El exordio de la discusión del estatuto catalán ha devuelto a José Martínez Ruiz, Azorín, al Congreso de los Diputados, en el que tan luminosas crónicas trazó (Impresiones parlamentarias) un siglo antes para el diario España. Fue un drástico nacionalista catalán quien lo devolvió a la Carrera de San Jerónimo para fortalecer con la prosa de este escritor valenciano su defensa de la diversidad nacional de España.
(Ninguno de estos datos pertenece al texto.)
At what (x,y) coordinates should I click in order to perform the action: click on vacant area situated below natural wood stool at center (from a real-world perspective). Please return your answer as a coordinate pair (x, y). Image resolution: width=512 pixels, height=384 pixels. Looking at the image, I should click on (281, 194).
La obra de Azorín ha dado mucho de sí en ese sentido, incluso en el contrario. Cualquiera que pretenda afirmar o negar cualquier cosa sobre Cataluña, incluso sobre la catalanidad de los valencianos, dispone de un amplio repertorio de referencias en sus páginas. Las utilizó Joan Fuster para simplificar su asunto (la "unidad profunda"), echando mano de una frase de Una hora de España', "Cataluña es Valencia, y es Alicante, y es Mallorca", y lo propio hizo J. Raimundo Bartrés para declararle "enemigo de Cataluña" por haber escrito en 1900 en el Madrid Cómico, bajo el "hiriente título" de Hidalgos y Ginoveses, donde, frente a la Cataluña "burguesa, regateadora del céntimo", exaltaba la Castilla "pobre, dadivosa". La vida de Azorín fue larga y sinuosa, pero la serenidad con la que afrontó el contraste ibérico es rectilínea. Frente a su propia exaltación de la España esencial de pícaros, lazarillos, boneterías y alfayates ambulantes, latía otra realidad que él consignó como sustancial en unos términos que hoy podrían considerarse inconvenientes. Lo hizo en el artículo La Agricultura, escrito en Torrijos y publicado en 1903 en El Globo. Sentado a una mesa con pegajoso mantel y enojado por una comida tan escasa como indigesta estalló: "¡Qué diferencia entre estos pueblos inactivos de la meseta y los pueblos rientes y vivos de Levante!". A lo que el supuesto comensal castellano con el que compartía hule contestó: "¡Como que son dos nacionalidades distintas y antagónicas!". Y añadió: "Las diferencias entre los españoles del Centro y los de las costas saltan a la vista. (...) El problema catalanista, en el fondo, no es más que la lucha de un pueblo fuerte y animoso con otro pueblo débil y pobre, al cual se encuentra unido por vínculos acaso transitorios". Claro, que entonces no existía la COPE.